WORK ORDER
Check every line in the listing below for "Becho". Copy the ones where it occurs.

********************

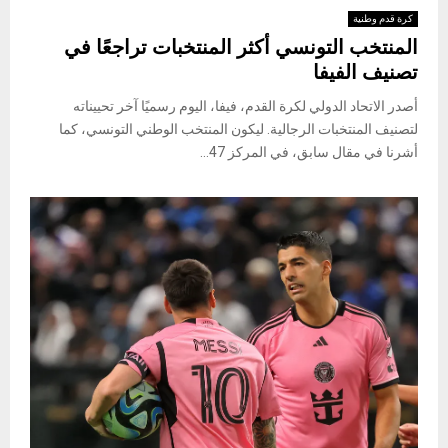
كرة قدم وطنية
المنتخب التونسي أكثر المنتخبات تراجعًا في
تصنيف الفيفا
أصدر الاتحاد الدولي لكرة القدم، فيفا، اليوم رسميًا آخر تحييناته
لتصنيف المنتخبات الرجالية. ليكون المنتخب الوطني التونسي، كما
أشرنا في مقال سابق، في المركز 47...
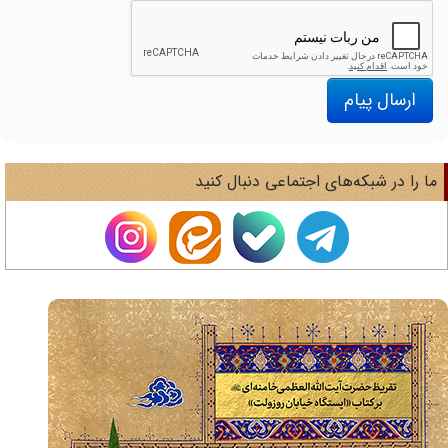
ارسال پیام
ا را در شبکه‌های اجتماعی دنبال کنید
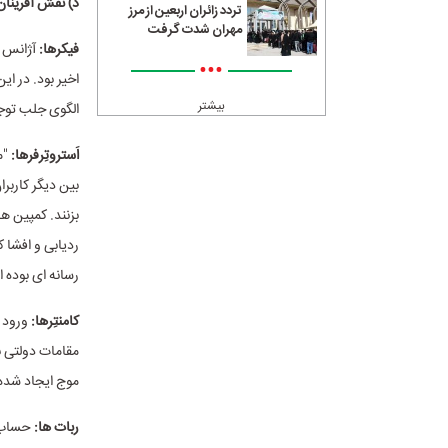
د) نقش آفرینان
تردد زائران اربعین از مرز
مهران شدت گرفت
فیکرها:
آژانس ه
•••
اخیر بود. در ا
بیشتر
الگوی جلب توجه
اَستروتِرفرها:
"م
بین دیگر کاربر
ردیابی و افشا 
رسانه ای بوده 
کامنتِرها:
ورود ج
مقامات دولتی 
موج ایجاد شده 
ربات ها:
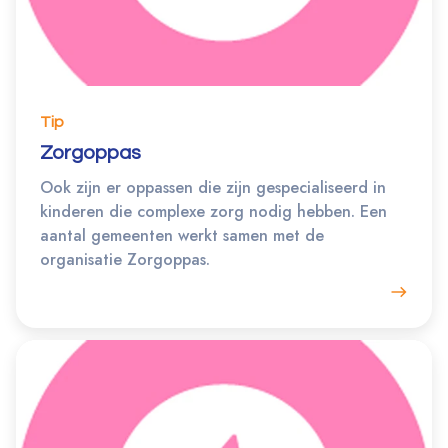
Tip
Zorgoppas
Ook zijn er oppassen die zijn gespecialiseerd in
kinderen die complexe zorg nodig hebben. Een
aantal gemeenten werkt samen met de
organisatie Zorgoppas.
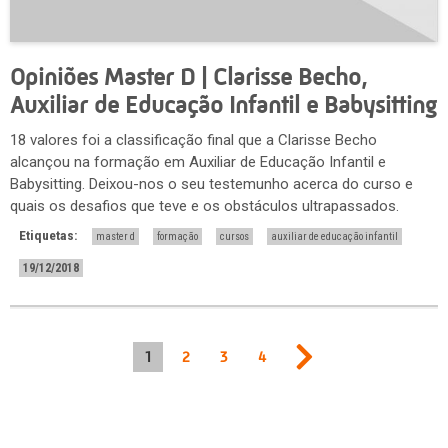
Opiniões Master D | Clarisse Becho,
Auxiliar de Educação Infantil e Babysitting
18 valores foi a classificação final que a Clarisse Becho
alcançou na formação em Auxiliar de Educação Infantil e
Babysitting. Deixou-nos o seu testemunho acerca do curso e
quais os desafios que teve e os obstáculos ultrapassados.
Etiquetas:
master d
formação
cursos
auxiliar de educação infantil
19/12/2018
1
2
3
4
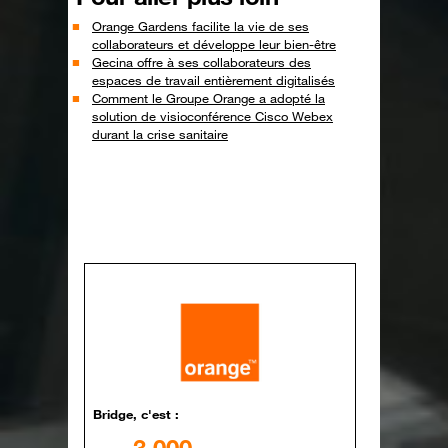
Orange Gardens facilite la vie de ses
collaborateurs et développe leur bien-être
Gecina offre à ses collaborateurs des
espaces de travail entièrement digitalisés
Comment le Groupe Orange a adopté la
solution de visioconférence Cisco Webex
durant la crise sanitaire
Bridge, c'est :
3 000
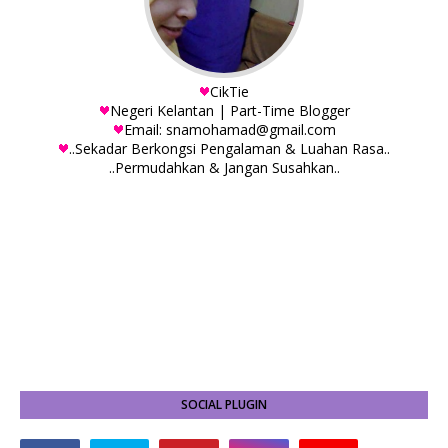
CikTie
Negeri Kelantan | Part-Time Blogger
Email: snamohamad@gmail.com
..Sekadar Berkongsi Pengalaman & Luahan Rasa..
..Permudahkan & Jangan Susahkan..
SOCIAL PLUGIN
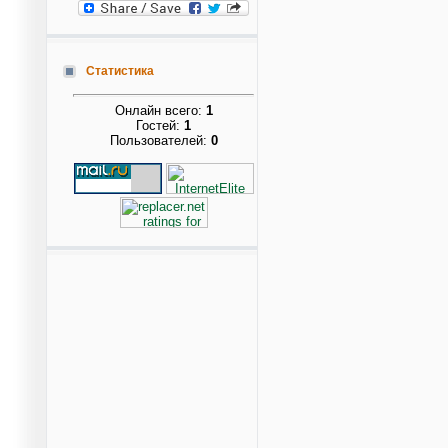
Статистика
Онлайн всего:
1
Гостей:
1
Пользователей:
0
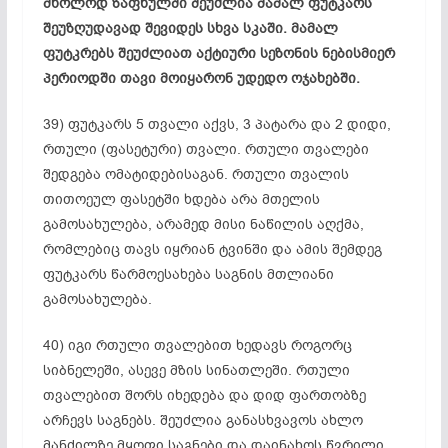
მხოლოდ ზაფხულში შეუძლია მამალ ფუტკარს
შეუზღუდავად შევიდეს სხვა სკაში. მამალ
ფუტკრებს შეუძლიათ აქტიური სეზონის ნებისმიერ
პერიოდში თავი მოიყარონ უდედო ოჯახებში.
39) ფუტკარს 5 თვალი აქვს, 3 პატარა და 2 დიდი,
რთული (
ფასეტური
) თვალი. რთული თვალები
შედგება
ომატიდებისაგან
. რთული თვალის
თითოეულ
ფასეტში
ხდება არა მთელის
გამოსახულება, არამედ მისი ნაწილის აღქმა,
რომლებიც თავს იყრიან ტვინში და ამის შემდეგ
ფუტკარს
წარმოესახება
საგნის მთლიანი
გამოსახულება.
40) იგი რთული თვალებით ხედავს როგორც
სიბნელეში, ასევე მზის სინათლეში. რთული
თვალებით შორს იხედება და დიდ ფართობზე
არჩევს საგნებს. შეუძლია განასხვავოს ახლო
მანძილზე მყოფი საგნები და დაინახოს წვრილი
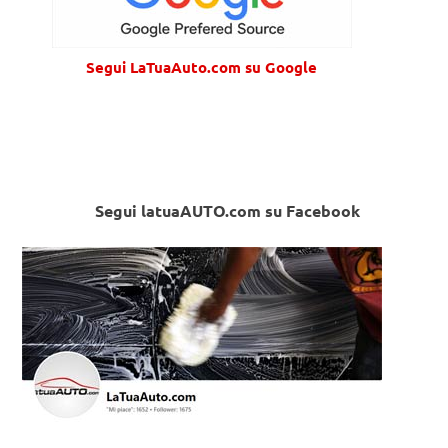
Segui LaTuaAuto.com su Google
Segui latuaAUTO.com su Facebook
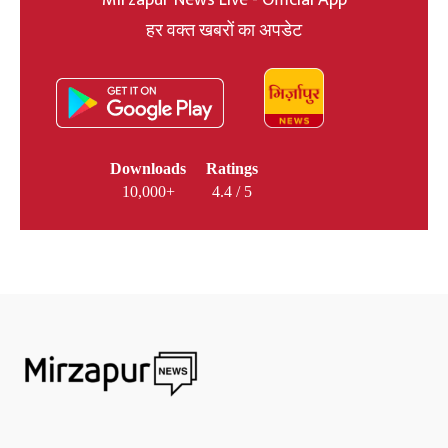
Mirzapur News Live - Official App
हर वक्त खबरों का अपडेट
Downloads
Ratings
10,000+
4.4 / 5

********************

REPLY
Opiniões Master D | Clarisse Becho,
18 valores foi a classificação final que a Clarisse Becho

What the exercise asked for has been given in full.